We are carrying out a recently approved Concept Study for an Ultra-Long Duration Balloon (ULDB) mission to carry out the first high sensitivity and resolution imaging sky survey in the hard x-ray (20-600 keV) band. The Energetic X-ray Imaging Survey Telescope--Long Integration Time Experiment (EXIST-LITE) would survey ~1/2 the sky each day with an array of 4 large area (1600 cm2 each) and large field of view (40deg X 40deg, each) coded aperture telescopes.
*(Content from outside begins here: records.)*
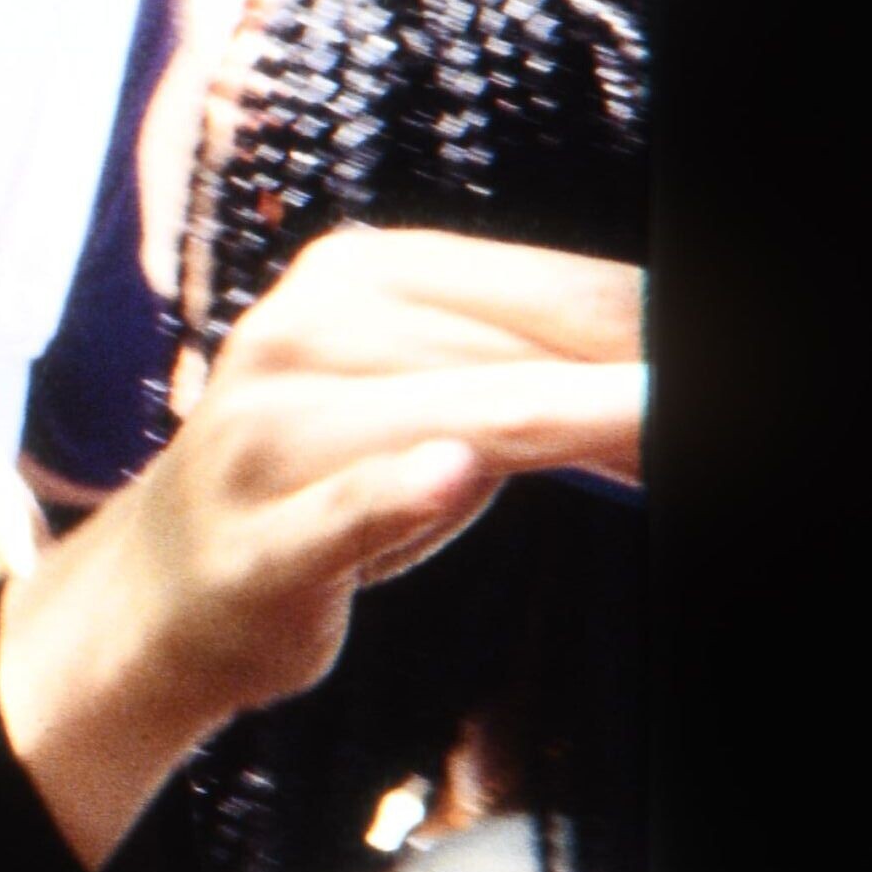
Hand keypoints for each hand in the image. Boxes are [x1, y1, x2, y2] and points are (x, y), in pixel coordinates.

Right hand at [0, 231, 643, 871]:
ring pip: (457, 420)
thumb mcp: (419, 403)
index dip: (643, 330)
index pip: (543, 290)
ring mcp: (268, 438)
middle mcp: (301, 335)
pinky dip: (395, 494)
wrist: (159, 595)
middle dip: (630, 394)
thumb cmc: (316, 485)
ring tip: (657, 442)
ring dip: (580, 430)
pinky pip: (341, 511)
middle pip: (517, 356)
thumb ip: (527, 376)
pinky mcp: (256, 546)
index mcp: (351, 277)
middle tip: (704, 418)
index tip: (712, 369)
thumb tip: (657, 380)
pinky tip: (446, 471)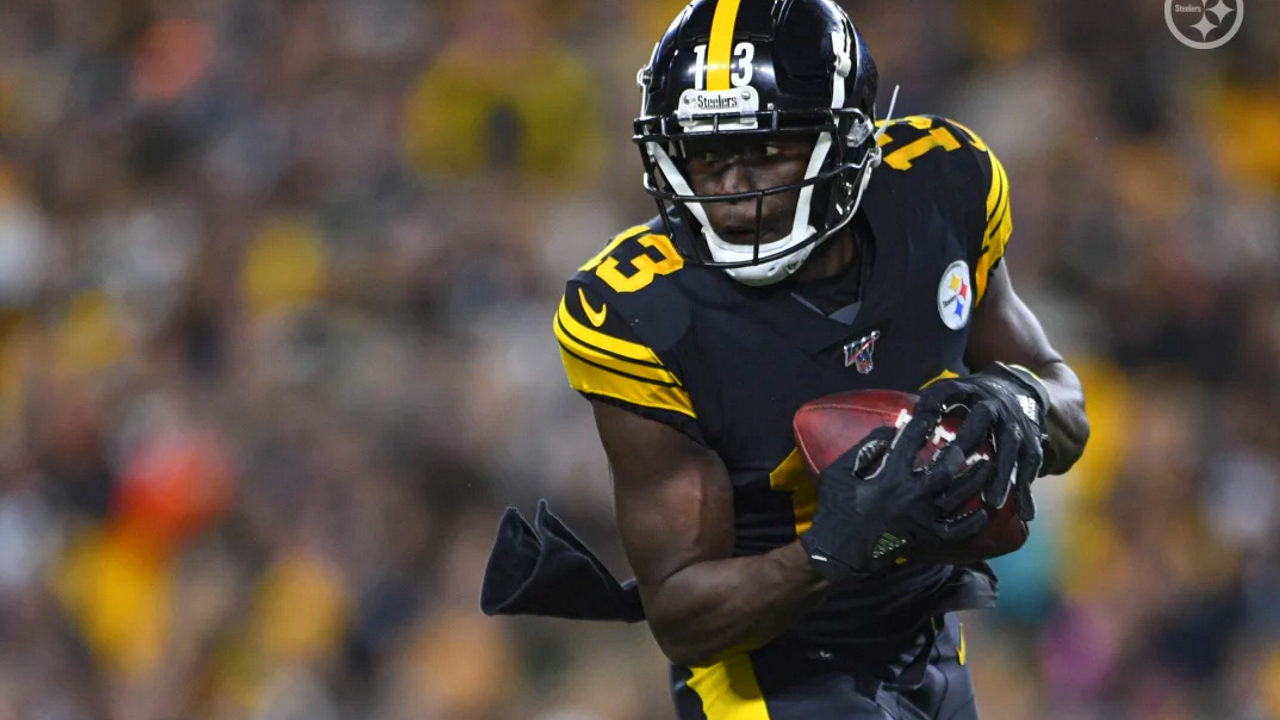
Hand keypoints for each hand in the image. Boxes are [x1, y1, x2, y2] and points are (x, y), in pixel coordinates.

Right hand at [800, 405, 994, 581]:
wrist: (838, 553)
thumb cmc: (836, 509)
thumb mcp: (839, 472)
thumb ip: (864, 449)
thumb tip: (890, 431)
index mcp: (889, 477)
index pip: (910, 442)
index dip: (922, 424)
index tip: (930, 412)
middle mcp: (911, 496)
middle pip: (946, 469)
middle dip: (960, 450)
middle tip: (972, 437)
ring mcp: (922, 519)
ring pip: (957, 497)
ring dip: (975, 480)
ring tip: (987, 464)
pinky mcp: (925, 538)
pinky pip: (956, 531)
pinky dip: (972, 522)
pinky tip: (983, 511)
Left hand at [915, 362, 1048, 520]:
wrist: (1020, 388)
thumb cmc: (975, 396)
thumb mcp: (955, 390)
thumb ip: (932, 401)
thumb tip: (905, 416)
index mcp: (973, 393)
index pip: (950, 392)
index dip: (935, 400)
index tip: (920, 414)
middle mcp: (997, 408)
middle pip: (984, 424)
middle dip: (969, 442)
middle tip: (955, 467)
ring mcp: (1017, 427)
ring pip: (1011, 452)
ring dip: (1003, 477)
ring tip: (992, 503)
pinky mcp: (1032, 444)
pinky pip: (1030, 469)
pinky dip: (1027, 491)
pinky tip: (1024, 515)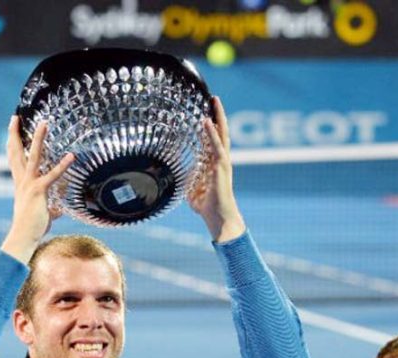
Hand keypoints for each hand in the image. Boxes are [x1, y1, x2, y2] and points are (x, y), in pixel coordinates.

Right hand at [1, 116, 73, 262]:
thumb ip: (52, 207)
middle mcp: (22, 181)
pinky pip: (52, 175)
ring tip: (44, 123)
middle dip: (15, 134)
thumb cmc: (32, 227)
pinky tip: (71, 156)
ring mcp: (29, 184)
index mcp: (21, 184)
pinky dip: (62, 165)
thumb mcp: (44, 213)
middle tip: (14, 117)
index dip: (13, 143)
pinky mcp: (39, 191)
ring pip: (34, 156)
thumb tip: (59, 208)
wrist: (24, 236)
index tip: (12, 129)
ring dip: (39, 138)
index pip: (15, 158)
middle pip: (17, 152)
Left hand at [188, 97, 244, 242]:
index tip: (206, 111)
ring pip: (222, 134)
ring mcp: (223, 163)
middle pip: (221, 132)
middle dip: (218, 115)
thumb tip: (174, 181)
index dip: (210, 126)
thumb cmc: (207, 207)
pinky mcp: (221, 168)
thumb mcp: (191, 192)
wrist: (219, 218)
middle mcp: (221, 160)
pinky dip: (212, 133)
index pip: (213, 140)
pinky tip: (207, 121)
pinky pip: (217, 147)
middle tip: (214, 98)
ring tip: (215, 101)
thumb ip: (186, 183)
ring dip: (218, 117)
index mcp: (215, 164)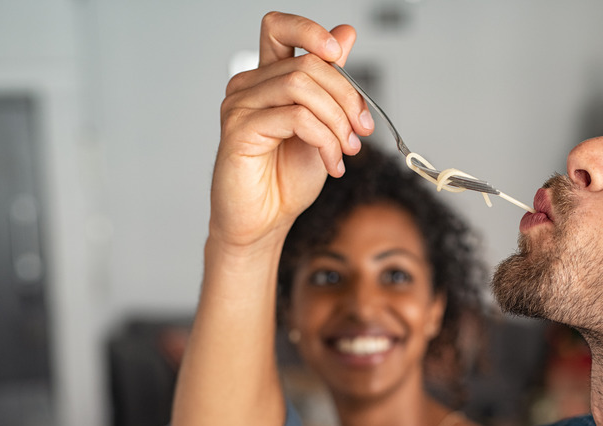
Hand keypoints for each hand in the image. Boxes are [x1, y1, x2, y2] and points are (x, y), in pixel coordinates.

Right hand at [209, 11, 374, 248]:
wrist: (265, 221)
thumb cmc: (286, 178)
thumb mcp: (323, 125)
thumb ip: (331, 82)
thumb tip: (346, 33)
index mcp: (268, 79)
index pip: (279, 27)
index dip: (309, 29)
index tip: (337, 52)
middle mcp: (249, 86)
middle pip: (307, 63)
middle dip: (346, 96)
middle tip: (362, 130)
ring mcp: (240, 106)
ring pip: (302, 86)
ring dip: (337, 120)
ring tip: (347, 150)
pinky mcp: (239, 130)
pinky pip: (295, 118)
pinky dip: (325, 140)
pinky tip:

By orienting the combined 40deg X 80deg FOV North-South, sources are observed (drift scan) for ~3-12h/day and imaged for ~0.5-3arcmin source locations with 1mCrab sensitivity (30-200 keV) for the full 100d ULDB mission. With a single mid-latitude ULDB flight from both southern and northern launch sites, the EXIST-LITE survey would achieve sensitivities ~10-100X greater than any previous (HEAO-A4; all sky) or planned (INTEGRAL; imaging galactic plane survey) missions. It would enable key new studies of gamma-ray bursts, AGN, galaxy clusters, x-ray binaries, stars and possible hidden supernova remnants and be a pathfinder for followup pointed missions such as the focussing hard x-ray telescope (HXT) on Constellation-X. This talk will focus on some of the details of the science objectives and how they relate to current wide-field HX survey studies being conducted with BATSE and BeppoSAX (WFC) as well as recent HX results from narrow-field instruments (e.g. BeppoSAX/PDS). Our ongoing technology development for both the imaging HX detectors (employing Cd-Zn-Te pixellated arrays) and some of the ULDB gondola systems will also be described.